The International Maize and Wheat Improvement Center (CIMMYT) and the German development agency GIZ have been testing service provision models in different areas of Ethiopia to expand small-scale agricultural mechanization that would benefit both men and women.
Zewdu Tesfaye, a smallholder farmer and mother of two, lives in the Amba Alaje district of the Tigray region. Two years ago, she paid $8 to become a member of the Dellet Agricultural Mechanization Youth Association (DAMYA), established to provide agricultural mechanization services in the area.
Along with other members, Tesfaye provides various services to farmers in her area that need assistance. “I take part in every assignment the group is tasked with. I drive the two-wheel tractor and I support during threshing and irrigation,” she says.
Tesfaye has now secured a job providing these services and has started earning income. In November 2019, she received $72 from the association’s threshing services, which she saved in the bank. If women are given equal opportunities and equal access to resources, she says, they have the capacity to do anything that will empower themselves and change their families’ lives.

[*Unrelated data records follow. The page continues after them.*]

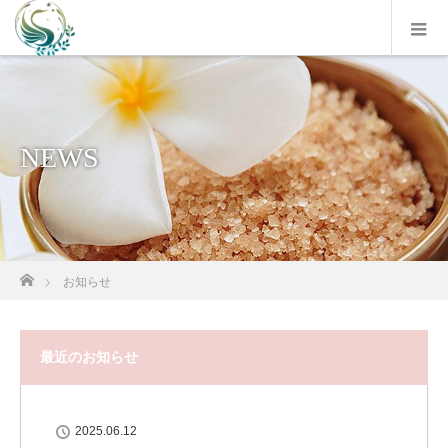
NEWS
ホーム
お知らせ
最近のお知らせ
2025.06.12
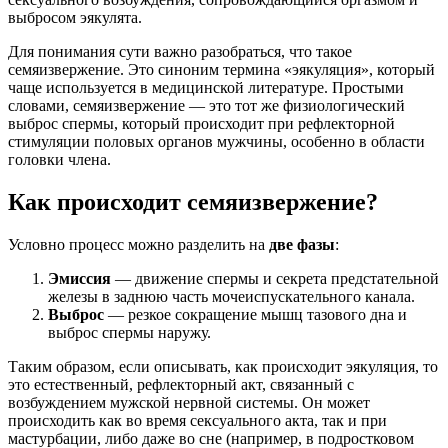
выбросом эякулята.
Для понимания сути важно разобраться, что такое
семяизвержение. Это синоним термина «эякуляция», который
чаще используется в медицинской литературе. Простыми
словами, семяизвержение — это тот же физиологический
выброс спермы, который происходит при рефлекторной
стимуляции половых органов мужчины, особенно в области
головки члена.
Как происходит семяизвержение?
Условно процесс можно разделить на
две фазы
:
Эмиссия
— движение спермы и секрета предстательной
железы в заднюю часть мочеиспускательного канала.
Выброс
— резкое сокращение мышц тазового дна и
выброс спермы наружу.
Таким образом, если описывать, как происходит эякуляция, то
это естественный, рефлекторный акт, связанный с
возбуждением мужской нервной системы. Он может
происходить как во время сексуального акта, так и при
мастурбации, либо даже во сне (например, в подростковом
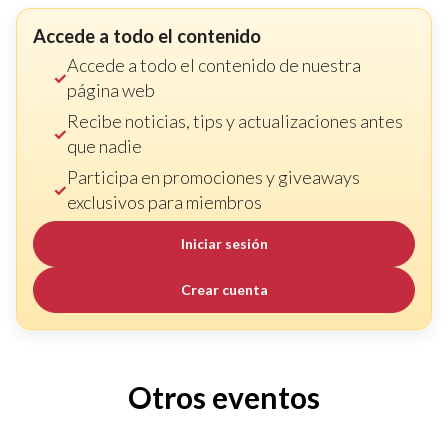
Accede a todo el contenido
Accede a todo el contenido de nuestra
página web
Recibe noticias, tips y actualizaciones antes
que nadie
Participa en promociones y giveaways
exclusivos para miembros
Iniciar sesión
Crear cuenta
Otros eventos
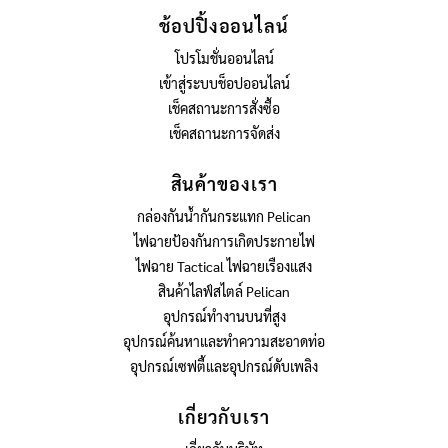
ช้อปปิ้งออนไลน์
โปรโมชั่นออนไลน์
เข้าสู่ระบบช็อปออนไลน์
เช็คสถานะการสั่งซื้อ
เช็คสถานะการจัดส่ง
สินค้าของเรา
กล่องกันน้ำกันกระแทก Pelican
ไฟฉายป้องกันการเกิดประกายไฟ
ไฟฉาย Tactical ไฟฉายเรืองแสง
สินค้าไลฟ์สไตล์ Pelican
อุปกรณ์ทำงานบนที่สูง
อุปกรณ์ค้นหาและทำความสะอาดท่อ
อุปกรณ์เซฟตี้และอุปกรณ์ดับเพลิง
เกี่ยวกับเรา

DAMYA currently has 12 members — eight men and four women — and all responsibilities are shared, with benefits divided equally. “Agricultural mechanization is an area less accessible to women,” explains group chair Alemayehu Abreha. “Thus, we highly encourage and motivate our women members to maximize their potential and invite other women to witness that everything is possible.”
Belay Tadesse, regional advisor for GIZ’s Integrated Soil Fertility Management project, explained that the initiative aims to benefit both women and men as service providers and recipients. Various trainings are provided for women, so that they are well acquainted with the machinery, as well as with the business aspects of each model. Events and other activities are also helping spread awareness, to attract and encourage more women to get involved in similar jobs, adds Tadesse.

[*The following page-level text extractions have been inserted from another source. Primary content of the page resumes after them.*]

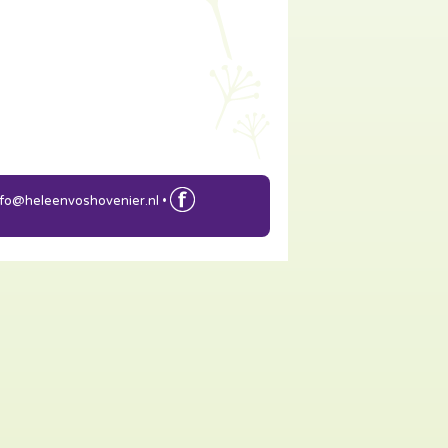
nfo@heleenvoshovenier.nl
•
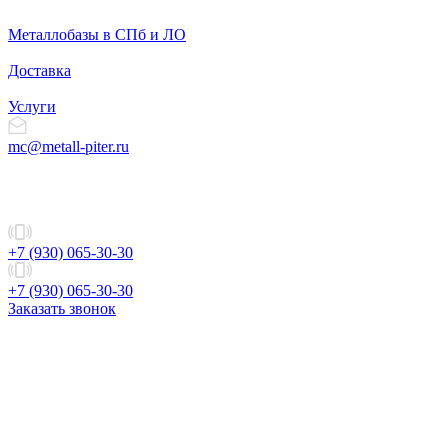
Металлобазы в СПб и ЛО
Доставка
Услуги
mc@metall-piter.ru
+7 (930) 065-30-30
+7 (930) 065-30-30
Заказать звонок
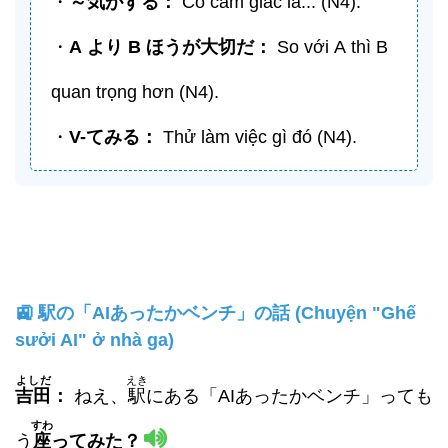
・
～
気
がする：
Có cảm giác là... (N4).
・
A
より
B
ほうが大切だ
：
So với A thì B
quan trọng hơn (N4).
・
V-
てみる
：
Thử làm việc gì đó (N4).
🚉 駅の「AIあったかベンチ」の話 (Chuyện "Ghế
sưởi AI" ở nhà ga)
よしだ
えき
吉田
：
ねえ、
駅
にある「AIあったかベンチ」っても
すわ
う
座
ってみた？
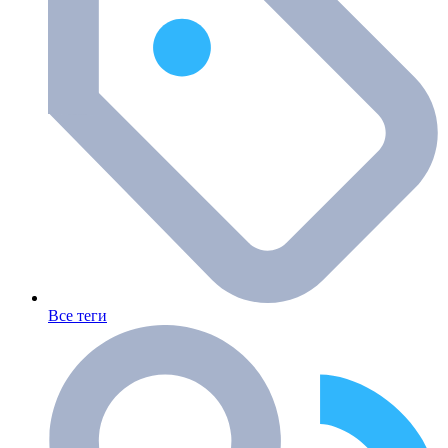
Все теги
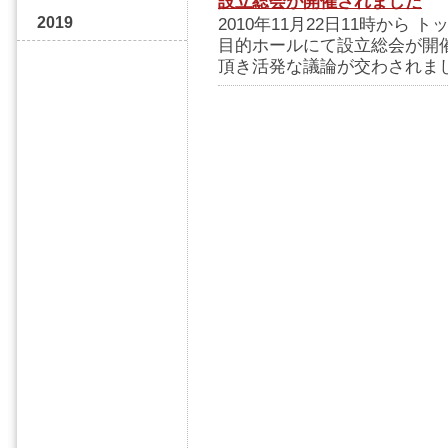
設立総会が開催されました
2019
2010年11月22日11時から
目的ホールにて設立総会が開
頂き活発な議論が交わされま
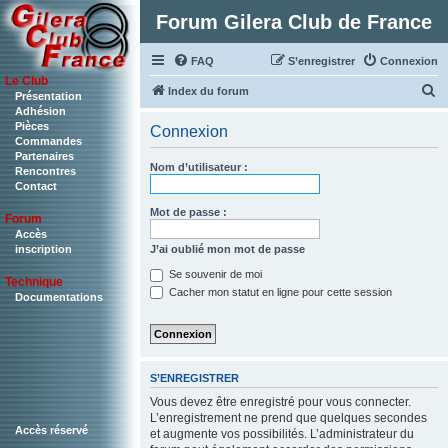
Forum Gilera Club de France
FAQ
S’enregistrer
Connexion
Le Club
R
Index du forum
Présentation
Adhésion
e
Pièces
Connexion
c
Commandes
Partenaires
h
Nom d’utilisateur :
Rencontres
Contact
e
r
Mot de passe :
Forum
c
Accès
J’ai oublié mon mot de passe
inscription
h
Se souvenir de moi
Technique
e
Cacher mon statut en ligne pour cette session
Documentations
r
S’ENREGISTRER
Vous devez être enregistré pour vous connecter.
L’enregistrement ne prend que quelques secondes
Accès réservé
et augmente vos possibilités. L’administrateur du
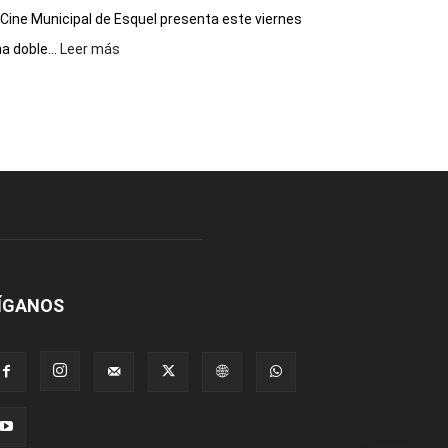
 Cine Municipal de Esquel presenta este viernes
:
a doble...
Leer más
Este
viernes,
el
Cine
Municipal
presenta
dos
funciones
de
Spider
Man:
Un
ÍGANOS
Nuevo
Día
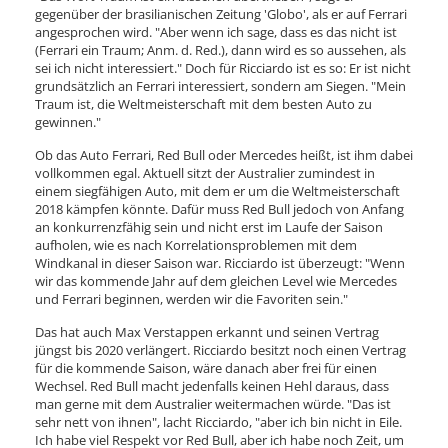
gegenüber der brasilianischen Zeitung 'Globo', als er auf Ferrari
angesprochen wird. "Aber wenn ich sage, dass es das nicht ist
(Ferrari ein Traum; Anm. d. Red.), dann wird es so aussehen, als
sei ich nicht interessiert." Doch für Ricciardo ist es so: Er ist nicht
grundsätzlich an Ferrari interessiert, sondern am Siegen. "Mein
Traum ist, die Weltmeisterschaft mit dem besten Auto zu
gewinnen."
Ob das Auto Ferrari, Red Bull oder Mercedes heißt, ist ihm dabei
vollkommen egal. Aktuell sitzt der Australier zumindest in
einem siegfähigen Auto, mit dem er um die Weltmeisterschaft
2018 kämpfen könnte. Dafür muss Red Bull jedoch von Anfang
an konkurrenzfähig sein und nicht erst im Laufe der Saison
aufholen, wie es nach Korrelationsproblemen mit dem
Windkanal in dieser Saison war. Ricciardo ist überzeugt: "Wenn
wir das kommende Jahr auf dem gleichen Level wie Mercedes
und Ferrari beginnen, werden wir die Favoriten sein."
Das hat auch Max Verstappen erkannt und seinen Vertrag
jüngst bis 2020 verlängert. Ricciardo besitzt noch einen Vertrag
für die kommende Saison, wäre danach aber frei für einen
Wechsel. Red Bull macht jedenfalls keinen Hehl daraus, dass
man gerne mit dem Australier weitermachen würde. "Das ist
sehr nett von ihnen", lacht Ricciardo, "aber ich bin nicht in Eile.
Ich habe viel Respekt vor Red Bull, aber ich habe noch Zeit, um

In the Gudiya Billa district, located about 220 kilometers away from Addis Ababa, the introduction of the two-wheel tractor has been a blessing for many farmers in the area, especially women. For Kidane Mengistu, farmer and mother of six, harvesting season used to bring an added strain to her already existing chores. Now everything has changed. Through the new service provision model, Mengistu is able to get help with her daily tasks from Habtamu, a farmer professionally trained in agricultural mechanization. “We now hire Habtamu, a service provider, to get different services like threshing,” she says. “He does the job in few hours with reasonable amount of payment. This has given me ample time to spend on other household chores.”

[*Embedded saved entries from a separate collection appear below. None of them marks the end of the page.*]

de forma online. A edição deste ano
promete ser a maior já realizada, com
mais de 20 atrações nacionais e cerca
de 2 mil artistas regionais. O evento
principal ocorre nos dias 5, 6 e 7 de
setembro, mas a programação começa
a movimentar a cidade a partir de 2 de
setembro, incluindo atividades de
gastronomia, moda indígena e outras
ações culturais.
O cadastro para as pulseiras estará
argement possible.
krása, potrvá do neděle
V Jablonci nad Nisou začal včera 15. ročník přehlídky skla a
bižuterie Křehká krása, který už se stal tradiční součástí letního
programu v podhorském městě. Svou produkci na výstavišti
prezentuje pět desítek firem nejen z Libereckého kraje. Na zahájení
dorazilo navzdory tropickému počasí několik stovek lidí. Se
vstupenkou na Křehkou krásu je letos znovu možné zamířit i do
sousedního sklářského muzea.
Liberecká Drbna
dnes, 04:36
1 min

Maize, sorghum and teff are the three main crops grown on Mengistu’s eight hectares of land. With the introduction of the two-wheel tractor and service provision model, she and Habtamu have been able to begin potato irrigation on two hectares — Mengistu provides the land while Habtamu provides and operates the water pump — and together they share costs and income. Mengistu says she and her family have seen firsthand the benefits of the two-wheel tractor and plan to purchase their own someday.